Abstract
Acute leukemias (AL) harboring a KMT2A or NUP98 rearrangement (KMT2Ar or NUP98r) confer unfavorable prognosis, and while an NPM1 mutation (NPM1m) is generally considered favorable risk, ~50% of adults will relapse. The menin-KMT2A interaction leads to leukemogenesis and is central to AL harboring KMT2Ar, NPM1m, or NUP98r; disruption of this interaction may restore differentiation. Revumenib, a first-in-class, oral, potent, and selective menin inhibitor, has shown antileukemic activity as monotherapy in relapsed/refractory KMT2Ar AL and NPM1m AML in the phase 1/2 AUGMENT-101 study (NCT04065399) and in combination with standard of care in ND KMT2Ar or NPM1m AML pts unfit for IC in the phase 1/2 BEAT-AML study (NCT03013998). Data from AUGMENT-101 also showed clinical responses with revumenib in a small cohort of pts with NUP98r AML. Early efficacy of revumenib in ND AML supports further exploration in combination with IC. Here we report results from the dose-level (DL) 1 cohort of the dose-escalation portion of a phase 1 study of revumenib in combination with IC in pts with ND AML harboring a KMT2Ar, NPM1m, or NUP98r.

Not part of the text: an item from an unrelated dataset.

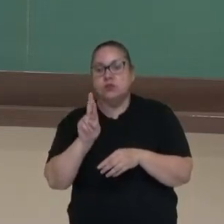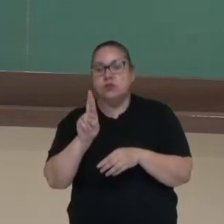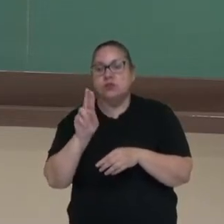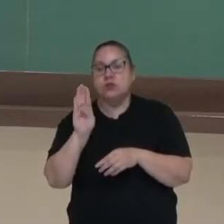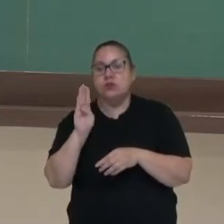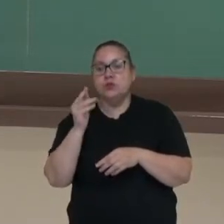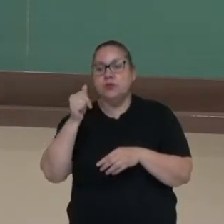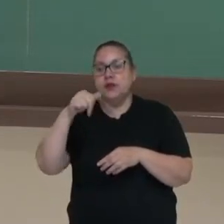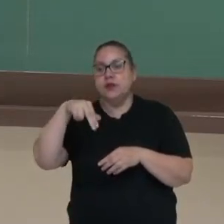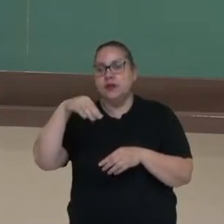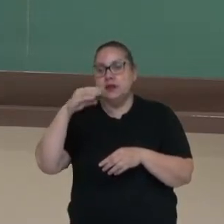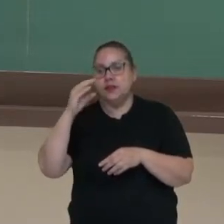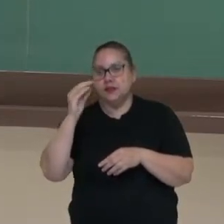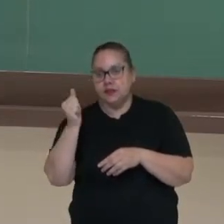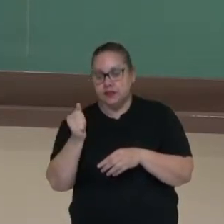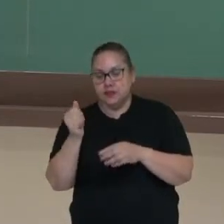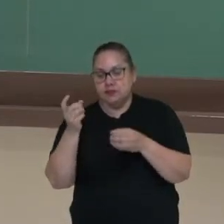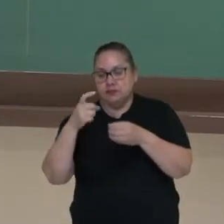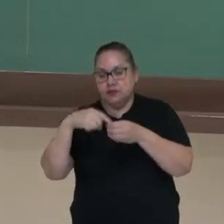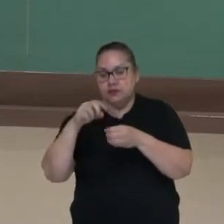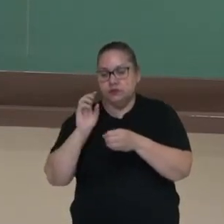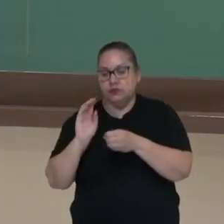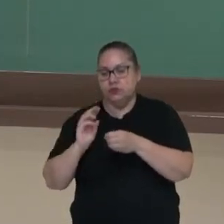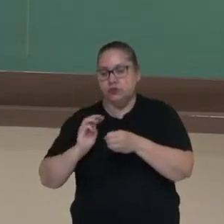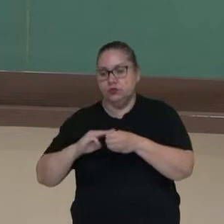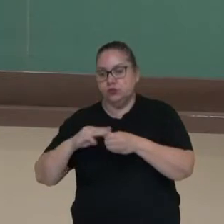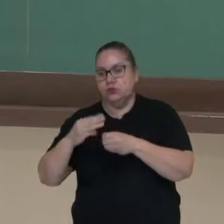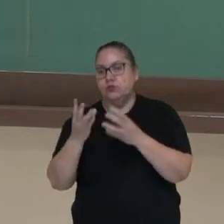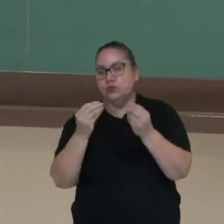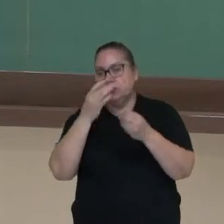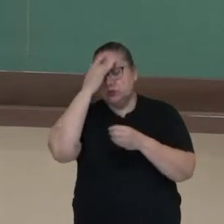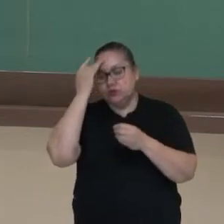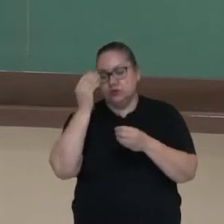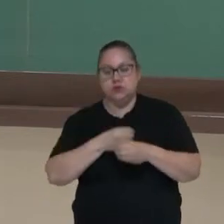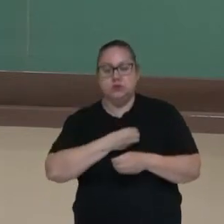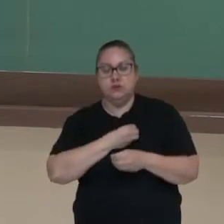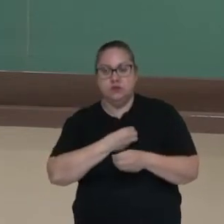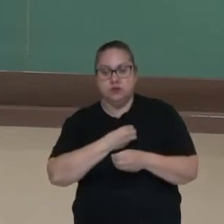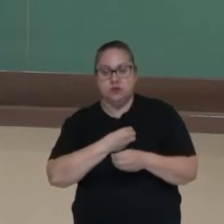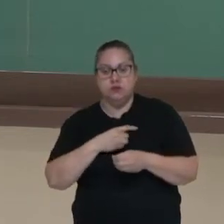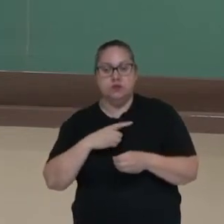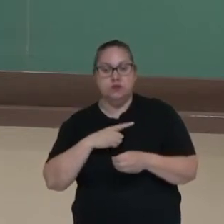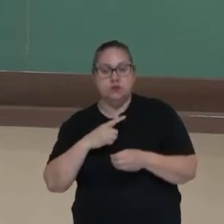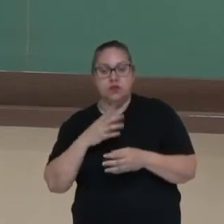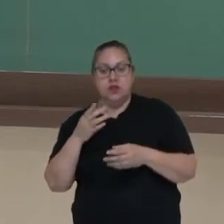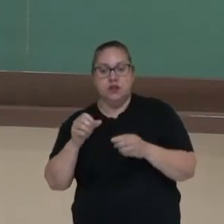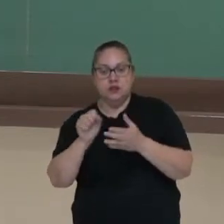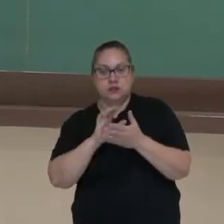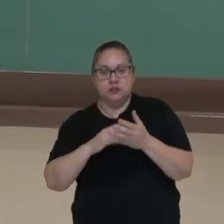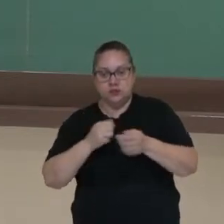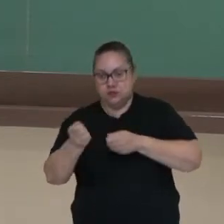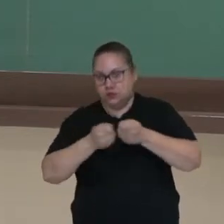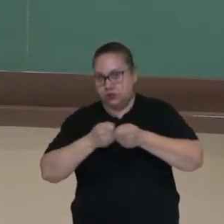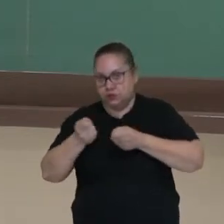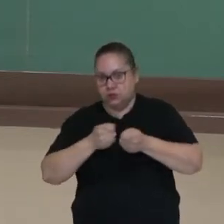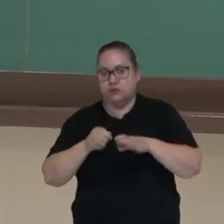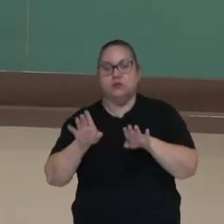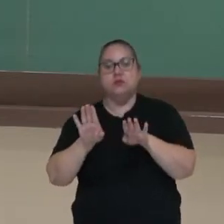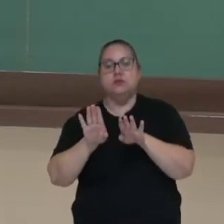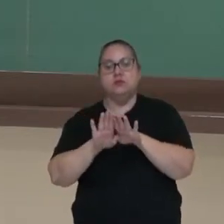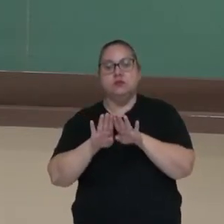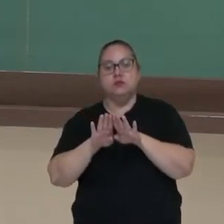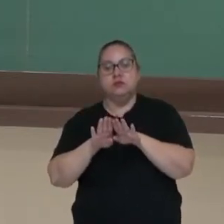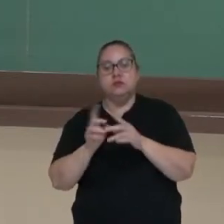da porção onde nós temos uma grande quantidade de pessoas ali vivendo e ainda, onde as atividades econômicas estão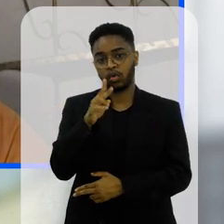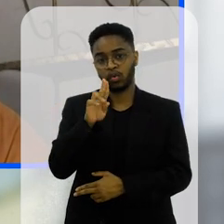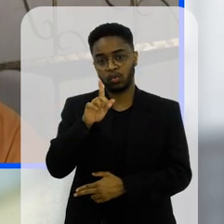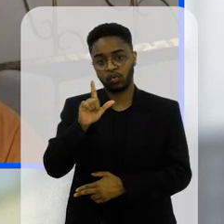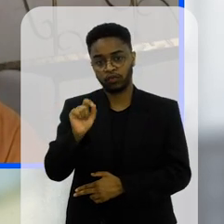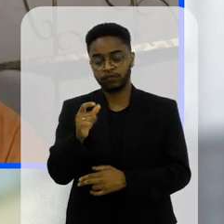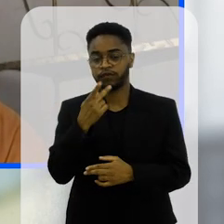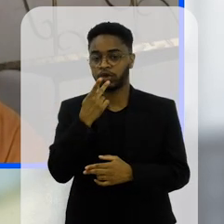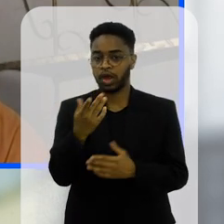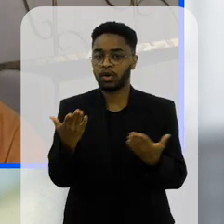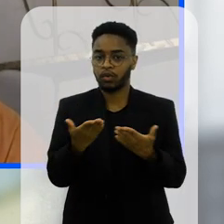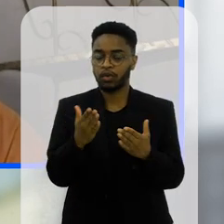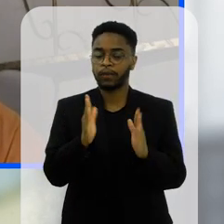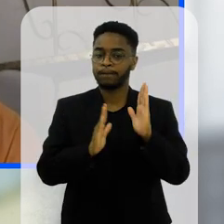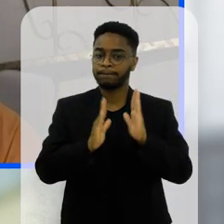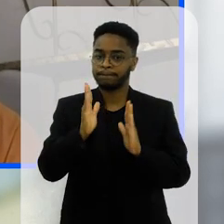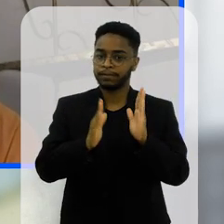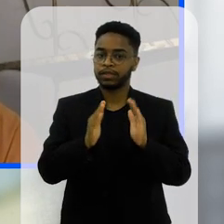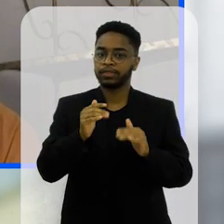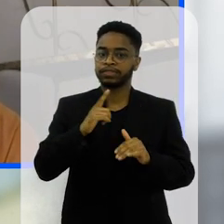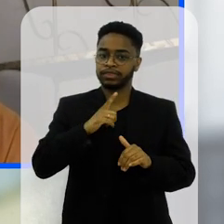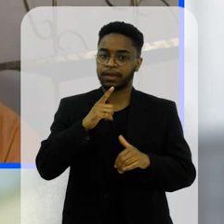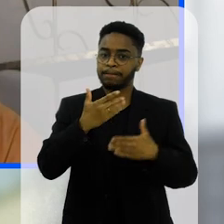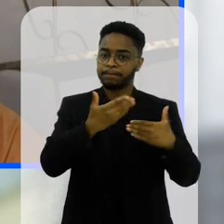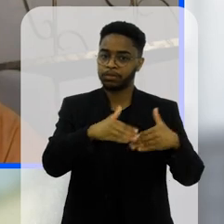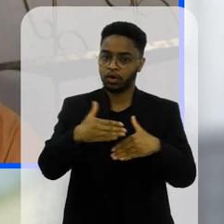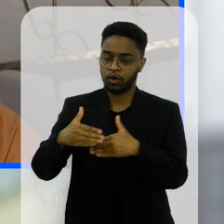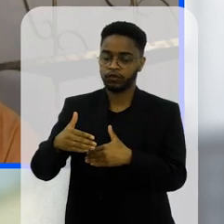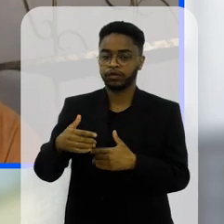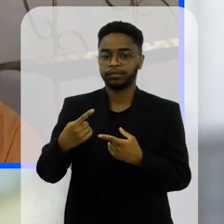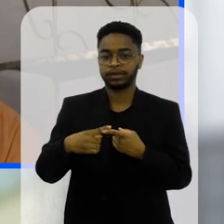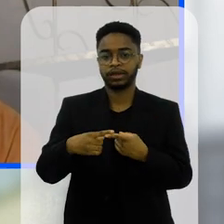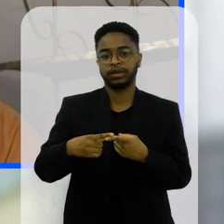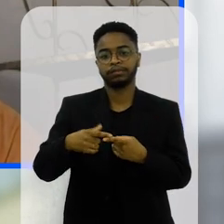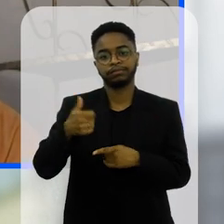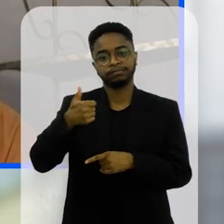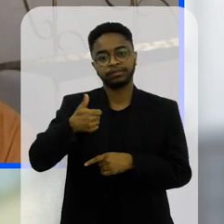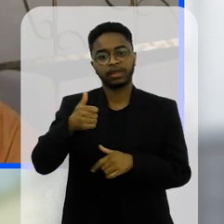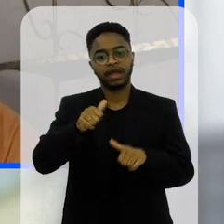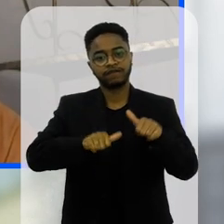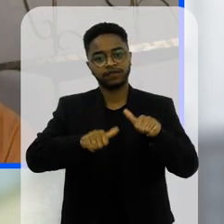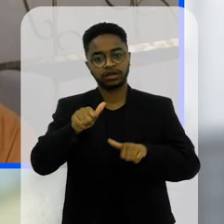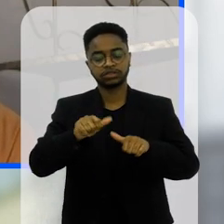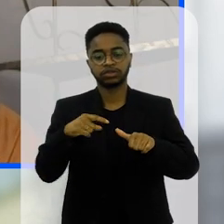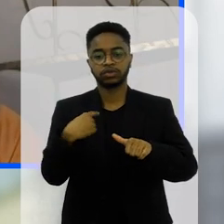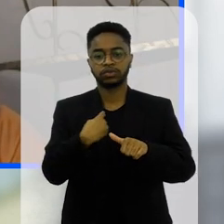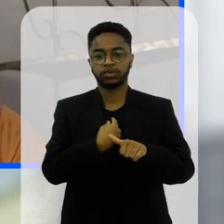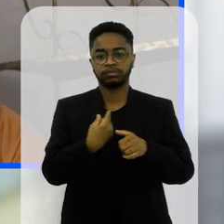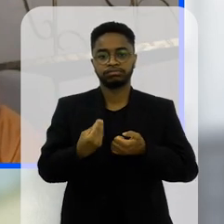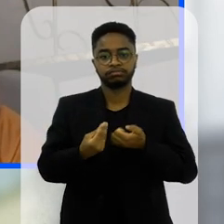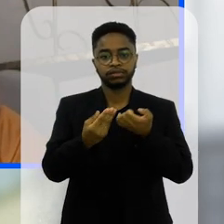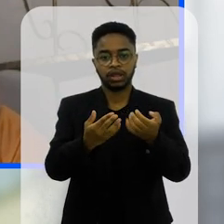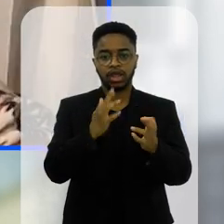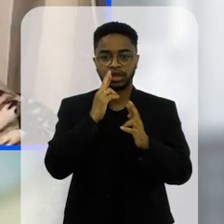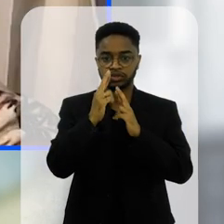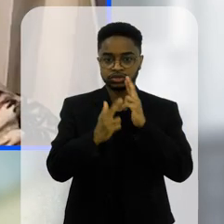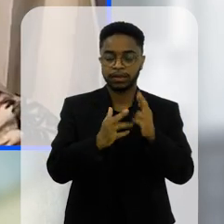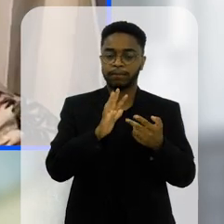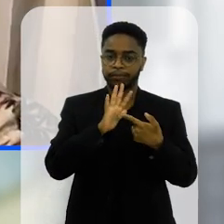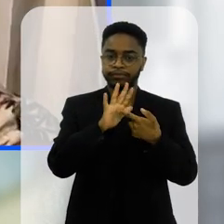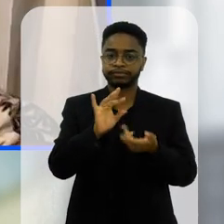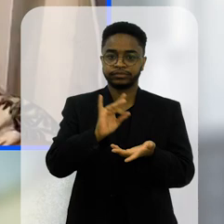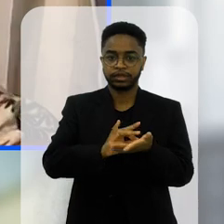estamos encerrando né esse período agora de avaliações as primeiras avaliações né que a gente já tá pegando já esses resultados na escola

SNDX-5613-0708 is a global, phase 1, multicenter, open-label, dose-escalation and dose-expansion study of revumenib in combination with IC (NCT06226571). Eligible pts are 18-75yrs of age with ND KMT2Ar, NPM1m, or NUP98r AML, an Eastern Cooperative Oncology Group (ECOG) performance status of 0-2 (0-1 if >65yrs) and candidates for IC. In the dose-escalation phase, pts receive induction with revumenib and IC (cytarabine and daunorubicin or idarubicin) for up to two 28-day cycles. In DL1, revumenib is given twice daily at 110mg or 220mg with/without a strong CYP3A4 inhibitor, respectively; in DL2, pts receive revumenib twice daily at 160mg or 270mg with/without a strong CYP3A4 inhibitor, respectively. Pts who achieve complete remission (CR) or CRi after induction receive consolidation with revumenib and high-dose cytarabine for up to four 28-day cycles. Pts who maintain CR or CRi after ≥3 cycles of consolidation receive revumenib maintenance until disease progression. Eligible pts who achieve remission can undergo hematopoietic stem cell transplant (HSCT) prior to maintenance therapy.
Primary endpoints are occurrence of dose-limiting toxicities (DLTs) and frequency/severity of treatment-emergent adverse events (TEAEs), treatment-related AEs (TRAEs), and serious AEs (SAEs). Secondary endpoints are pharmacokinetic (PK) parameters. Exploratory endpoints are CR rate, composite CR rate (CRc; CR+CR with incomplete platelet recovery), objective response rate (ORR; CRc+morphologic leukemia-free state), time to response (TTR), and measurable residual disease (MRD)-negative CR rate (assessed locally).
At data cutoff (6/3/25), 6 of 7 pts dosed at DL1 were DLT evaluable. Among the safety-evaluable population (n=7), median (range) age was 37yrs (27-56), 4 of 7 pts had ECOG performance status of 0-1, and all pts had KMT2Ar. One pt discontinued treatment during induction due to an AE. One DLT (QT prolongation) occurred; no deaths were observed. TEAEs of any grade occurred in 7 pts; most common were nausea and decreased neutrophils (n=5 each). Grade ≥3 TEAEs occurred in 7 pts; most common were decreases in neutrophils, platelets, and white blood cells (n=4 each). Most common TRAEs related to revumenib were decreased neutrophils (n=4) and nausea (n=3); most common grade ≥3 were decreased neutrophils (n=3), anemia, and decreased platelets (n=2 each). SAEs were viral gastroenteritis, pneumonia, staphylococcal sepsis, and febrile neutropenia (n=1 each).
In the 7 pts enrolled in DL1, average revumenib concentration remained above the inhibitory concentration resulting in 90% inhibition (IC90) of the menin–KMT2A interaction throughout the dosing period.
CR rate, CRc rate, and ORR were all 100% (7/7). Median (range) TTR was 0.69mo (0.6-0.8). All pts tested for MRD negativity achieved MRD-negative CR by local assessment (n=6). Four out of 7 pts proceeded to HSCT, at the time of the data cutoff.
The safety profile of revumenib in combination with IC was consistent with the known safety profile of revumenib. PK findings support exposure targets above the IC90. Early efficacy demonstrated deep responses with all tested pts achieving MRD-negative CR. Based on findings from revumenib DL1, SNDX-5613-0708 enrollment is ongoing; additional data inclusive of DL2 will be presented.